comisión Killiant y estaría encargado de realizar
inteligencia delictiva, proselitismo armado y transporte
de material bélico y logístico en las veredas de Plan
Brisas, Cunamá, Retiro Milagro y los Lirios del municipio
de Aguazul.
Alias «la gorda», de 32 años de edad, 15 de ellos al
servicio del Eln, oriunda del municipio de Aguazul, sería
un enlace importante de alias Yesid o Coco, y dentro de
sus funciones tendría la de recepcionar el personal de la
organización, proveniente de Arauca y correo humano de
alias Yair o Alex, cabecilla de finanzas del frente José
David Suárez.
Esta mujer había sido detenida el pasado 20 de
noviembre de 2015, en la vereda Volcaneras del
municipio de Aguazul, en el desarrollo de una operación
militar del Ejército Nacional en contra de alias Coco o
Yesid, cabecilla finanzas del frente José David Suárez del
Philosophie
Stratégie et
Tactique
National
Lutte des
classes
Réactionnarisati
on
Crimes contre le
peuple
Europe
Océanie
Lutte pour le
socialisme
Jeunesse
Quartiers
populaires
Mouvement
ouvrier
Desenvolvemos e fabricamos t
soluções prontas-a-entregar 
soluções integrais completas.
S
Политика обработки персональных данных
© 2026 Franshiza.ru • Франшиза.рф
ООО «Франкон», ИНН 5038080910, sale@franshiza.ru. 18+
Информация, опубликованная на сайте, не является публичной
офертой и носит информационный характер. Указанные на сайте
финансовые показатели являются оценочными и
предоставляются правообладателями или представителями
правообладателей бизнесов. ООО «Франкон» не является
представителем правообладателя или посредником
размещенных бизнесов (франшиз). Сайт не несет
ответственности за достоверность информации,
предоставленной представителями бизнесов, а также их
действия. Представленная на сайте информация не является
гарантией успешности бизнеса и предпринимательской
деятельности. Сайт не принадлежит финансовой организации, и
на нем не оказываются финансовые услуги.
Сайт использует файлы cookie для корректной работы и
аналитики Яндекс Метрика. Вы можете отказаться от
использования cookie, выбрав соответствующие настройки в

----------

After locating the line that contains "Yesid, cabecilla finanzas", print that line and every one after it through the last line of the listing, exactly.

### [RESPONSE FOR THIS EXERCISE]
Yesid, cabecilla finanzas del frente José David Suárez del
Philosophie
Stratégie et
Tactique
National
Lutte des
classes
Réactionnarisati
on
Crimes contre le
peuple
Europe
Océanie
Lutte pour le
socialisme
Jeunesse
Quartiers
populaires
Mouvement
ouvrier
Desenvolvemos e fabricamos t
soluções prontas-a-entregar 
soluções integrais completas.
S
Политика обработки персональных данных
© 2026 Franshiza.ru • Франшиза.рф
ООО «Франкон», ИНН 5038080910, sale@franshiza.ru. 18+
Информация, опубликованная на сайте, не является публичной
офертой и носит информационный характер. Указанные на сайте
финансовые показатели являются оценочными и
предоставляются правообладателями или представителями
правообладателей бизнесов. ООО «Франкон» не является
представителем правообладателя или посредником
размещенных бизнесов (франшиз). Сайт не несет
ответственности за достоверность информации,
предоставленной представителями бизнесов, а также их
действия. Представленная на сайте информация не является
гарантией успешности бизнеса и предпринимательской
деятельности. Сайт не принадлежит финансовой организации, и
на нем не оказываются финансовые услуги.
Сайт использует файлы cookie для корректной работы и
аналитики Яндекс Метрика. Вы можете отказаться от
использования cookie, выбрав соответствующие настройки в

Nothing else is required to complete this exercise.